The project benefits Sandia, Rodriguez adds, because it’s improving the Labs’ software. Both Hockaday’s slurry and nuclear waste happen to share an unusual trait among liquids: both liquids thicken under pressure. This allows Sandia to use one to better understand the other. Improving the software, Rodriguez says, could in turn benefit any facility or institution that keeps or studies nuclear waste.
Taking brush to the bank
Sandia’s Structural Mechanics Lab is a rewarding workplace for people like test engineer Tom Bosiljevac who enjoy understanding why things break. The lab is a maze of equipment, from handheld tools to larger-than-life machines, that pull, press, stretch and squeeze with up to hundreds of thousands of pounds of force.
Tom acknowledges, though, that most of the time his job is making sure things don’t actually break. He tests materials that Sandia designs to endure intense stress. Through NMSBA, he got to apply his experience to the wood-plastic composite material Altree.
Bosiljevac worked with Albuquerque-based PJ Woodlands on the project, which represented its partners: GL Environmental Inc.; Highway Supply LLC; Mt. Taylor Machine LLC; P & M Lumber Inc.; and P & M Signs Inc.
PJ Woodlands is making plans for a new factory that reuses forest waste: small trees, branches, stumps, leaves and berries that loggers leave behind and that foresters lop, pile and burn to thin wooded areas at high risk of fire. The company turns this forest slash into a fiber which, when blended with No. 2 plastic (like milk jugs), forms a stiff composite material designed to replace aluminum road signs.
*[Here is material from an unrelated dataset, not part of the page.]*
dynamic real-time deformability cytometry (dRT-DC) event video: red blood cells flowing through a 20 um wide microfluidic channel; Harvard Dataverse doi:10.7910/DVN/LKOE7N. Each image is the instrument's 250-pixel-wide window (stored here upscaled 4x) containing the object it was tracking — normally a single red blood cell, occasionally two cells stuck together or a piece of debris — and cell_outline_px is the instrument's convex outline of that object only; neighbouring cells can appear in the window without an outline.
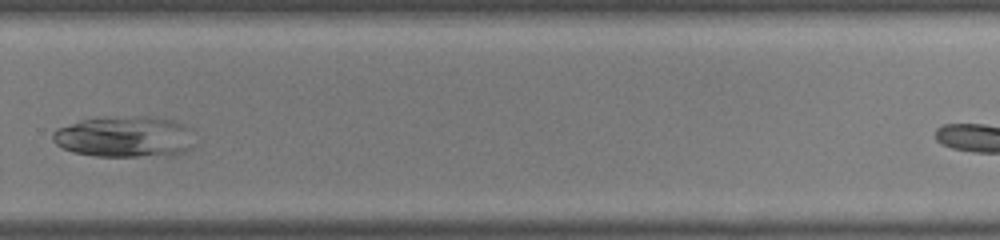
{"species": "common noctule bat (a hibernating species)", "species_latin": "Nyctalus noctula", "temperature_condition": "warm", "stored_images_in_passage": 27, "camera_frame_rate_fps": 3000, "um_per_image_px": 0.085, "animal": {"sex": "male", "body_mass_g": 19.0, "forearm_length_mm": 50.8}, "frame": {"image": 1, "passage_image": 20, "time_ms": 6.333, "image_size_px": [1000, 240], "cell_outline_px": [[192, 148], [184, 152], [164, 156], [92, 156], [72, 152], [56, 144], [52, 140], [52, 132], [56, 128], [80, 120], [132, 116], [148, 116], [176, 120], [192, 128]], "centroid_in_image_um": [10.63, 11.63], "position_along_channel_um": 319.2, "area_um2": 34.33}}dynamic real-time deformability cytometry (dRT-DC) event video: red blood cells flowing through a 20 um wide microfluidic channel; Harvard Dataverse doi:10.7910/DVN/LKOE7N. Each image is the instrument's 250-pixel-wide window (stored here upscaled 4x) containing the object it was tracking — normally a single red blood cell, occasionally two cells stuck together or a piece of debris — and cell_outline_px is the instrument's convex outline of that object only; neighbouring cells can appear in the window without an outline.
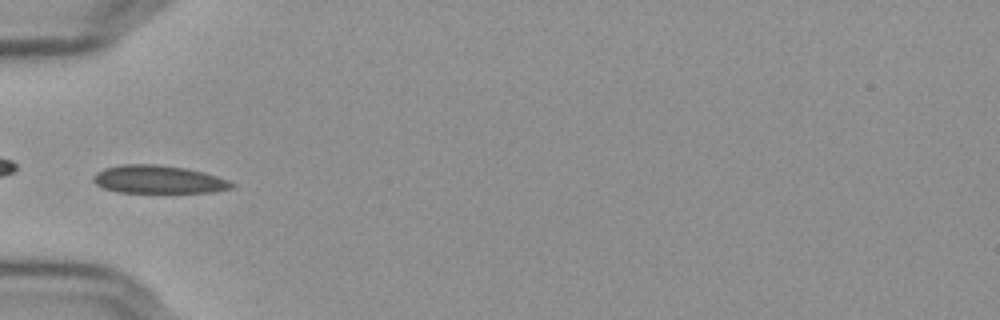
{"species": "Egyptian fruit bat (a non-hibernating species)", "species_latin": "Rousettus aegyptiacus", "temperature_condition": "cold", "stored_images_in_passage": 26, "camera_frame_rate_fps": 3000, "um_per_image_px": 0.085, "frame": {"image": 1, "passage_image": 1, "time_ms": 0.0, "image_size_px": [1000, 320], "cell_outline_px": [[236, 184], [232, 188], [212, 192], [120, 192], [104, 188], [96, 184], [92, 180], [92, 176], [96, 172], [104, 168], [120, 164], [156, 164], [184, 168], [204, 172], [228, 180]], "centroid_in_image_um": [13.44, 15.24], "position_along_channel_um": 71.6, "area_um2": 22.54}, "authors_computed_cell_mechanics": {"area_um2": 22.5131, "velocity_mm_per_s": 3.6123, "shape_relaxation_time_tau1_ms": null, "shape_relaxation_time_tau2_ms": 4.0028, "deformation_change_tau1": null, "deformation_change_tau2": 0.0658}}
The company is further developing it as a green structural panel for building projects.
“We deal more with alloys and metals,” Tom said. “We were interested in this wood-plastic composite because it’s a new material for us, so it helps develop our knowledge base. It also helps us develop our testing abilities and familiarize ourselves with new types of testing equipment.” As a small plus, he got to break it, intentionally.
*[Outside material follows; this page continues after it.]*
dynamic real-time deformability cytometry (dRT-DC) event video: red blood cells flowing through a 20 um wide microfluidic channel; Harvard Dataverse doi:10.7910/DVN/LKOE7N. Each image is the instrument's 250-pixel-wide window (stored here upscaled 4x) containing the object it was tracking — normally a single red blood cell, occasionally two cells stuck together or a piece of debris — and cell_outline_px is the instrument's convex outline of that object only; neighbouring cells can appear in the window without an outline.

PJ Woodlands can produce Altree at a fraction of the cost of aluminum, one reason managing director Tony Burger believes it’s a promising low-cost, alternative material for signage. He says those savings could add up fast for municipalities that spend a bundle each year replacing stolen and damaged signs.
But prospective customers need detailed specs about the new material — how much weight it can hold, how fast it burns, how tightly it holds onto nails and screws and more. So PJ Woodlands asked Sandia for help measuring the material’s limits.
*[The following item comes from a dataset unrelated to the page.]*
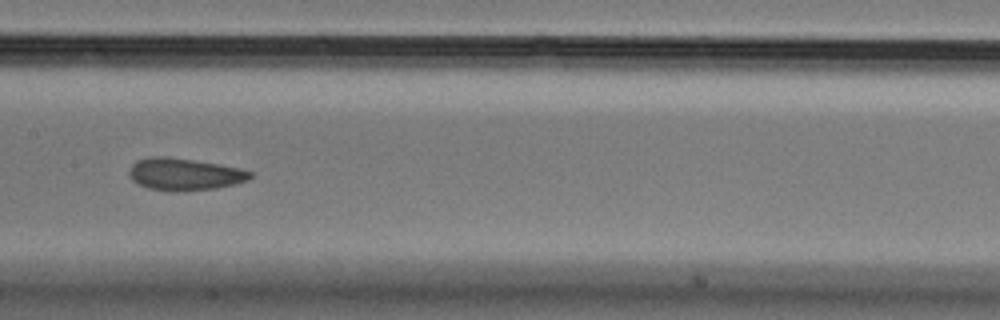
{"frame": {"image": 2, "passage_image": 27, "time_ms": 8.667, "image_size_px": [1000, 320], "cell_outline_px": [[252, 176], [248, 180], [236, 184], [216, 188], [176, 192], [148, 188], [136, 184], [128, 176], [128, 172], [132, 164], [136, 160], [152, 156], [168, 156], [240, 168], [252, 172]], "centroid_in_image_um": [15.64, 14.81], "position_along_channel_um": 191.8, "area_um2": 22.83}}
“We knew it was good, but we didn’t know to what degree,” Burger said.
This kind of testing is common but expensive because industry-standard methods can be very proscriptive and require specialized equipment.
Not only did the testing provide PJ Woodlands the specifications it needed for new customers and financing, but it also revealed a potential new market for Altree as a ballistic material.
Tom and his team discovered that while it’s not strong enough to stop a bullet, Altree absorbs a lot of energy before breaking, and it doesn’t shatter, so it doesn’t create hazardous shrapnel. Engineers see potential in such materials because their ability to absorb energy makes buildings more seismic- and blast-resistant.
In addition to Tucumcari Bio-Energy and PJ Woodlands-led Altree development, NMSBA recognized two other Sandia-led projects in 2018:
- The Labs helped Albuquerque company Voss Scientific improve the performance of a dime-sized sensor that measures short bursts of electrical current.
- Sandia was also recognized for ongoing service to the small business community through its geometric dimensioning and tolerancing courses, which teach business owners how to add value to products with precision manufacturing.